#### Assigned task 1
According to the pandas guide, what do most functions return instead of modifying the existing object?
#### Assigned task 2
Duplicate the part of the pandas guide that opens with the words containing "# Pandas for" and closes with "the official documentation.".

#### Text segment

-=-=-

# Pandas for CIS 1100

This is an abridged version of the documentation for `pandas`

that should contain most of the functions you will need to use for the course. We will leave out certain information (e.g., additional keyword arguments) that aren’t relevant to the course. For more complete and accurate information, refer to the official documentation.

**A couple notes while reading …**

- Throughout this guide, we will refer to
`pandas`

as`pd`

, a generic`DataFrame`

as`df`

, and a generic`Series`

as`s`

. This is important, as certain functions can only be called at certain levels (library vs.`DataFrame`

vs.`Series`

). - Keyword arguments are optional and will have default values that we show.
- Where relevant, we will provide data types for parameters.
- Remember that most functions will return a
*copy*of the`DataFrame`

/`Series`

rather than modify the existing one.

-=-=-

[Structured pose outputs]
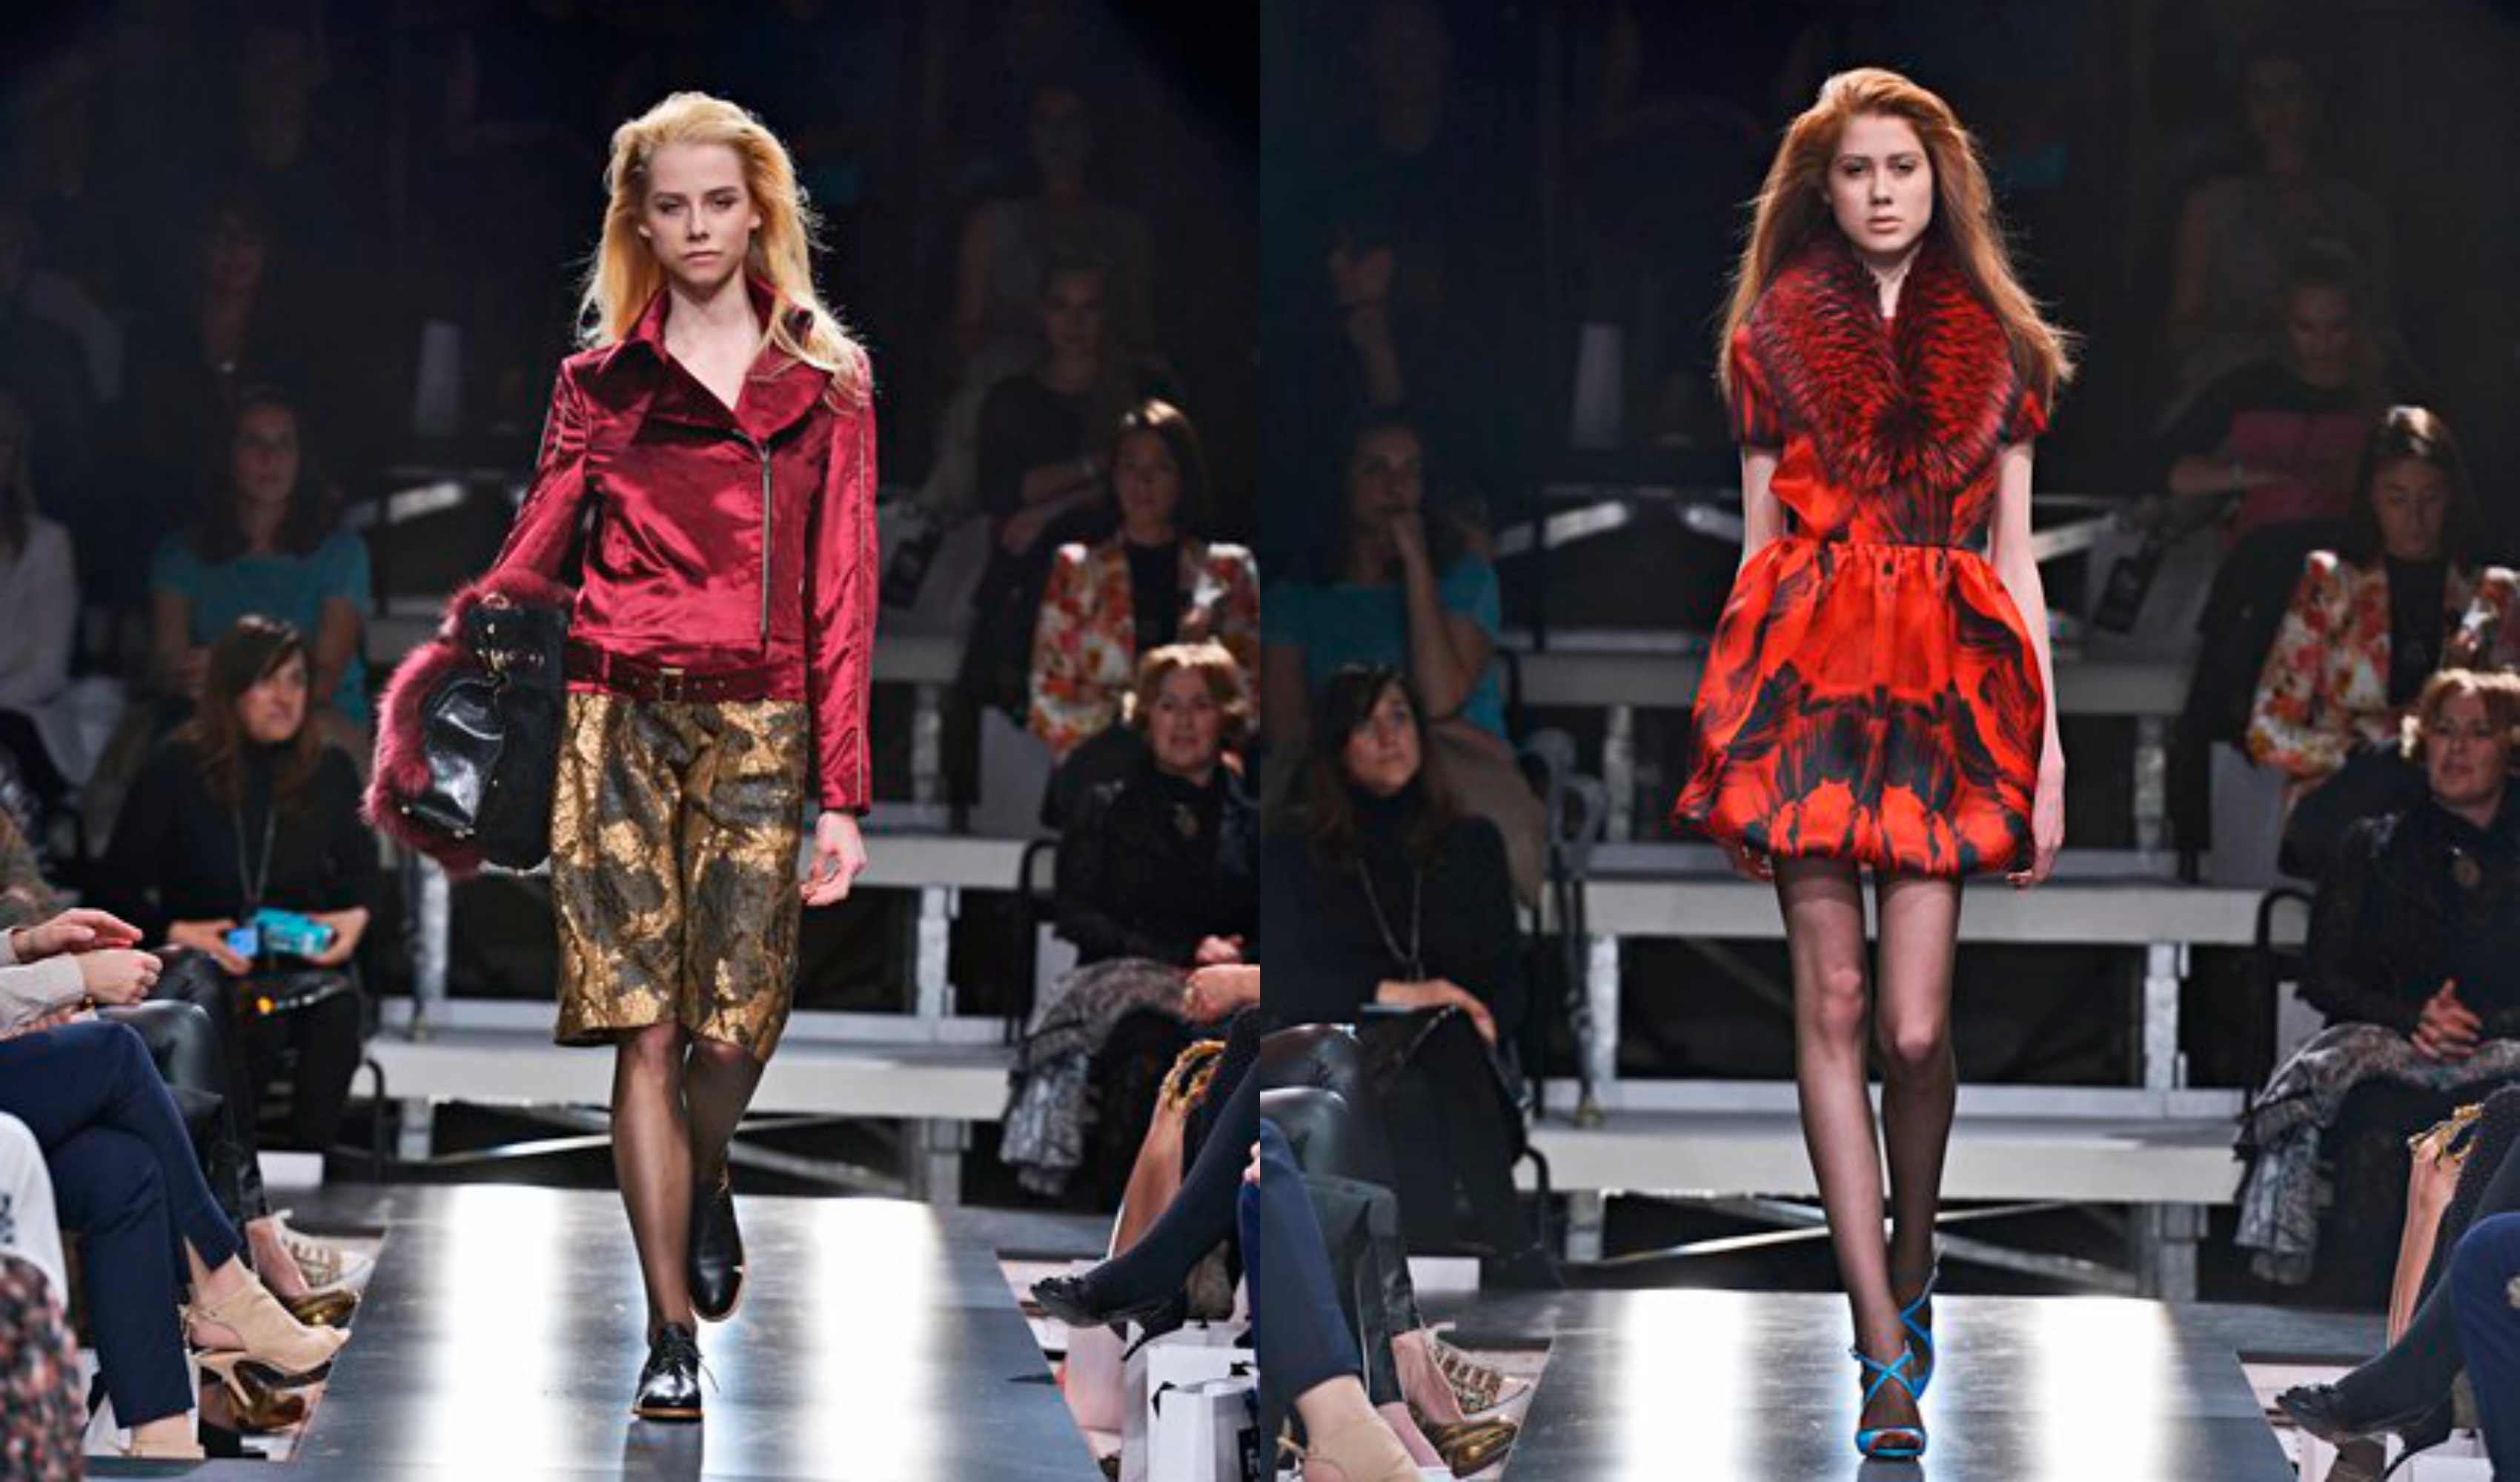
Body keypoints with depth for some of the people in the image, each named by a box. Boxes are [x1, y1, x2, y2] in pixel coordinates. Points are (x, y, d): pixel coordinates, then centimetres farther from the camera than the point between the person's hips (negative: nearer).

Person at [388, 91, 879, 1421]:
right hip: (623, 720, 0)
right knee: (645, 1025, -6)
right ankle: (671, 1335, -1)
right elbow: (527, 563, 2)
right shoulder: (599, 384, 9)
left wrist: (841, 790, 0)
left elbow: (842, 592, 5)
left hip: (761, 727, 0)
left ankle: (703, 1186, 34)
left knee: (737, 1024, -2)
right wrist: (419, 676, -15)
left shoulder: (827, 384, 8)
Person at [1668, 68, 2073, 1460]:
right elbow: (1760, 545, 9)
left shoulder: (1993, 345, 12)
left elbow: (2016, 560, 12)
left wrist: (2047, 741, 6)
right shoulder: (1775, 338, 9)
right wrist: (1735, 732, 4)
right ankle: (1888, 1350, -2)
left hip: (1948, 685, 0)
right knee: (1832, 1006, -4)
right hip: (1808, 671, 0)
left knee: (1915, 1023, -8)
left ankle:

-=-=-

#### Expected answer 1
A copy of the DataFrame or Series.

#### Expected answer 2
# Pandas for CIS 1100

This is an abridged version of the documentation for `pandas`

that should contain most of the functions you will need to use for the course. We will leave out certain information (e.g., additional keyword arguments) that aren’t relevant to the course. For more complete and accurate information, refer to the official documentation.